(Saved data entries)
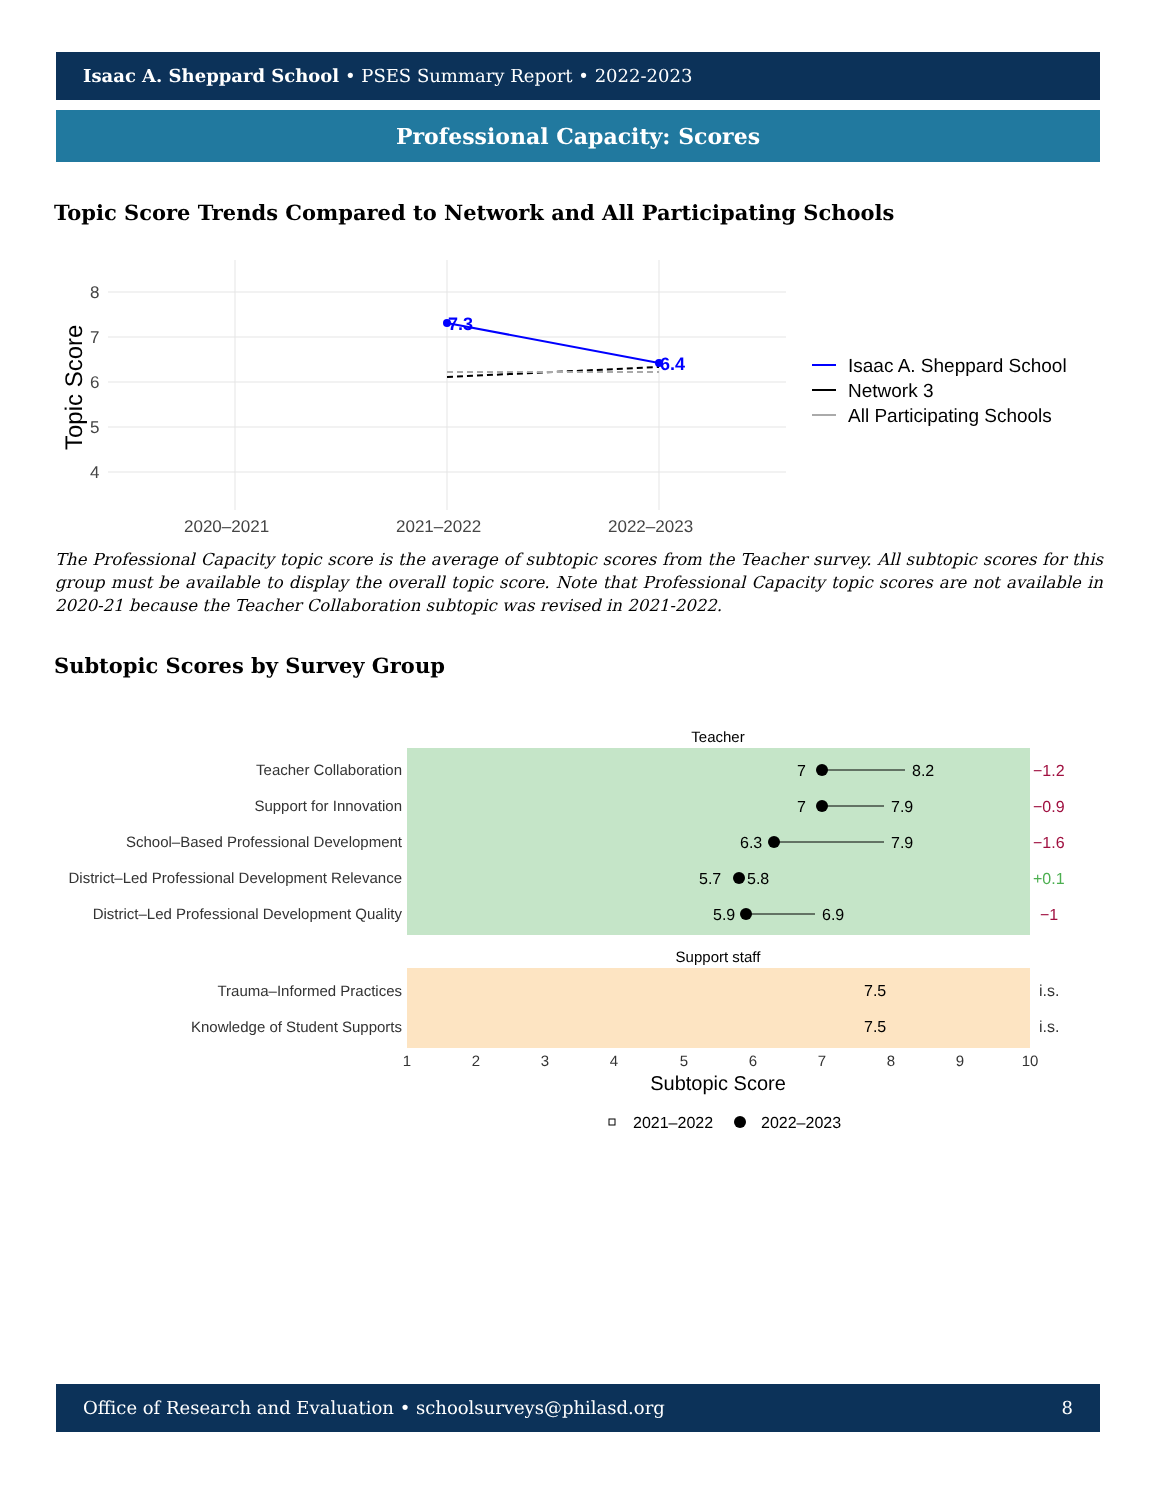Isaac A. Sheppard School • PSES Summary Report • 2022-2023
Professional Capacity: Scores
Topic Score Trends Compared to Network and All Participating Schools
8
7
6
5
4
2020–2021
2021–2022
2022–2023
Topic Score
7.3
6.4
Isaac A. Sheppard School
Network 3
All Participating Schools
The Professional Capacity topic score is the average of subtopic scores from the Teacher survey. All subtopic scores for this group must be available to display the overall topic score. Note that Professional Capacity topic scores are not available in 2020-21 because the Teacher Collaboration subtopic was revised in 2021-2022.
Subtopic Scores by Survey Group
Teacher
Support staff
Teacher Collaboration
Support for Innovation
School–Based Professional Development
District–Led Professional Development Relevance
District–Led Professional Development Quality
Trauma–Informed Practices
Knowledge of Student Supports
1
2
3
4
5
6
7
8
9
10
Subtopic Score
7
8.2
7
7.9
6.3
7.9
5.7
5.8
5.9
6.9
7.5
7.5
−1.2
−0.9
−1.6
+0.1
−1
i.s.
i.s.
2021–2022
2022–2023
Office of Research and Evaluation • schoolsurveys@philasd.org 8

- **Directions**: Your answer must be an exact copy of the data above, minus its pictures.

- **Result below**:
Isaac A. Sheppard School • PSES Summary Report • 2022-2023
Professional Capacity: Scores
Topic Score Trends Compared to Network and All Participating Schools
8
7
6
5
4
2020–2021
2021–2022
2022–2023
Topic Score
7.3
6.4
Isaac A. Sheppard School
Network 3
All Participating Schools
The Professional Capacity topic score is the average of subtopic scores from the Teacher survey. All subtopic scores for this group must be available to display the overall topic score. Note that Professional Capacity topic scores are not available in 2020-21 because the Teacher Collaboration subtopic was revised in 2021-2022.
Subtopic Scores by Survey Group
Teacher
Support staff
Teacher Collaboration
Support for Innovation
School–Based Professional Development
District–Led Professional Development Relevance
District–Led Professional Development Quality
Trauma–Informed Practices
Knowledge of Student Supports
1
2
3
4
5
6
7
8
9
10
Subtopic Score
7
8.2
7
7.9
6.3
7.9
5.7
5.8
5.9
6.9
7.5
7.5
−1.2
−0.9
−1.6
+0.1
−1
i.s.
i.s.
2021–2022
2022–2023
Office of Research and Evaluation • schoolsurveys@philasd.org 8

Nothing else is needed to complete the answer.